PROBLEM DESCRIPTION :: Rewrite the rows from the very start through the line containing "## Architecture" as a numbered list, skipping any blank lines.

──────── RECORDS TO PROCESS ────────

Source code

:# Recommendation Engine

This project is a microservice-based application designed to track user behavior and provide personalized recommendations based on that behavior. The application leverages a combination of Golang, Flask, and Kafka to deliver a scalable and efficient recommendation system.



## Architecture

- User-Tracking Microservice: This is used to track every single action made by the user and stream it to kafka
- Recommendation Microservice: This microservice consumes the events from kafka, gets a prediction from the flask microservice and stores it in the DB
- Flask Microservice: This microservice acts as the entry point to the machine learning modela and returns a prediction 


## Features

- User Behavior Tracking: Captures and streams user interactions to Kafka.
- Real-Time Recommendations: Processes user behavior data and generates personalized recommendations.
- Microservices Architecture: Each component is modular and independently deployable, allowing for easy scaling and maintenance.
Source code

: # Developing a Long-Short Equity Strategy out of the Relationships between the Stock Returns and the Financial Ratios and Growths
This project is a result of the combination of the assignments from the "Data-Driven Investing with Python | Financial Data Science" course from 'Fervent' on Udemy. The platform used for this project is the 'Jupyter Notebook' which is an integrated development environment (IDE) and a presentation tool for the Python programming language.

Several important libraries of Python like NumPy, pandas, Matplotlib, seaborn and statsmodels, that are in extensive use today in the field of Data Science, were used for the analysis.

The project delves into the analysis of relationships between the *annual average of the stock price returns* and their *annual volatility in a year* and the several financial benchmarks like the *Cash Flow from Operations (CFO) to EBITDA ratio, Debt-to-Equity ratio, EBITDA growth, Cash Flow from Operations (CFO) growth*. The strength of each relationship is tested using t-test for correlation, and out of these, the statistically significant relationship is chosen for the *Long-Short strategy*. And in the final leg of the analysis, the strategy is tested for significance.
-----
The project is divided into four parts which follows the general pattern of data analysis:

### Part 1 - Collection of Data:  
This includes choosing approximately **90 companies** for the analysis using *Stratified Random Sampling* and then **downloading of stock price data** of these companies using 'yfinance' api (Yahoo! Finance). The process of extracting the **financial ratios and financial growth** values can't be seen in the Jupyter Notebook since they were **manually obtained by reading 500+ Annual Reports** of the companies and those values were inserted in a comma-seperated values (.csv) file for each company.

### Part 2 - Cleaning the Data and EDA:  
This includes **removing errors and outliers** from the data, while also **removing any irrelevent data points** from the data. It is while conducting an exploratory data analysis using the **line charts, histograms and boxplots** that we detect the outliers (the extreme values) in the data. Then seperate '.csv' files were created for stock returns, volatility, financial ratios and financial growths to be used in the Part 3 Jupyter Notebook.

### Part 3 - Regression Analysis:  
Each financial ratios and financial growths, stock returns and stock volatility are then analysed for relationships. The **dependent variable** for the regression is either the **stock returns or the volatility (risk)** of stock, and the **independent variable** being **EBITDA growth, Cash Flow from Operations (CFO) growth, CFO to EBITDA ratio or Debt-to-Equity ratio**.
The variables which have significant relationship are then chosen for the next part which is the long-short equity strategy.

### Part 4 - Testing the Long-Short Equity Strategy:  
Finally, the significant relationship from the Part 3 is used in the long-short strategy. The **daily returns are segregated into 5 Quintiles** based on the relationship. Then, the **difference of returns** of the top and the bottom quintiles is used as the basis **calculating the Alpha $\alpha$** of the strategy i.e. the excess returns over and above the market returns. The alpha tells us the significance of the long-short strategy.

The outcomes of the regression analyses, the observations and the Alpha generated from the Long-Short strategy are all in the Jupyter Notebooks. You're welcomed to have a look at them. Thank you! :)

────────

TASK OUTPUT ::
1. Source code
2. :# Recommendation Engine
3. This project is a microservice-based application designed to track user behavior and provide personalized recommendations based on that behavior. The application leverages a combination of Golang, Flask, and Kafka to deliver a scalable and efficient recommendation system.
4. ## Architecture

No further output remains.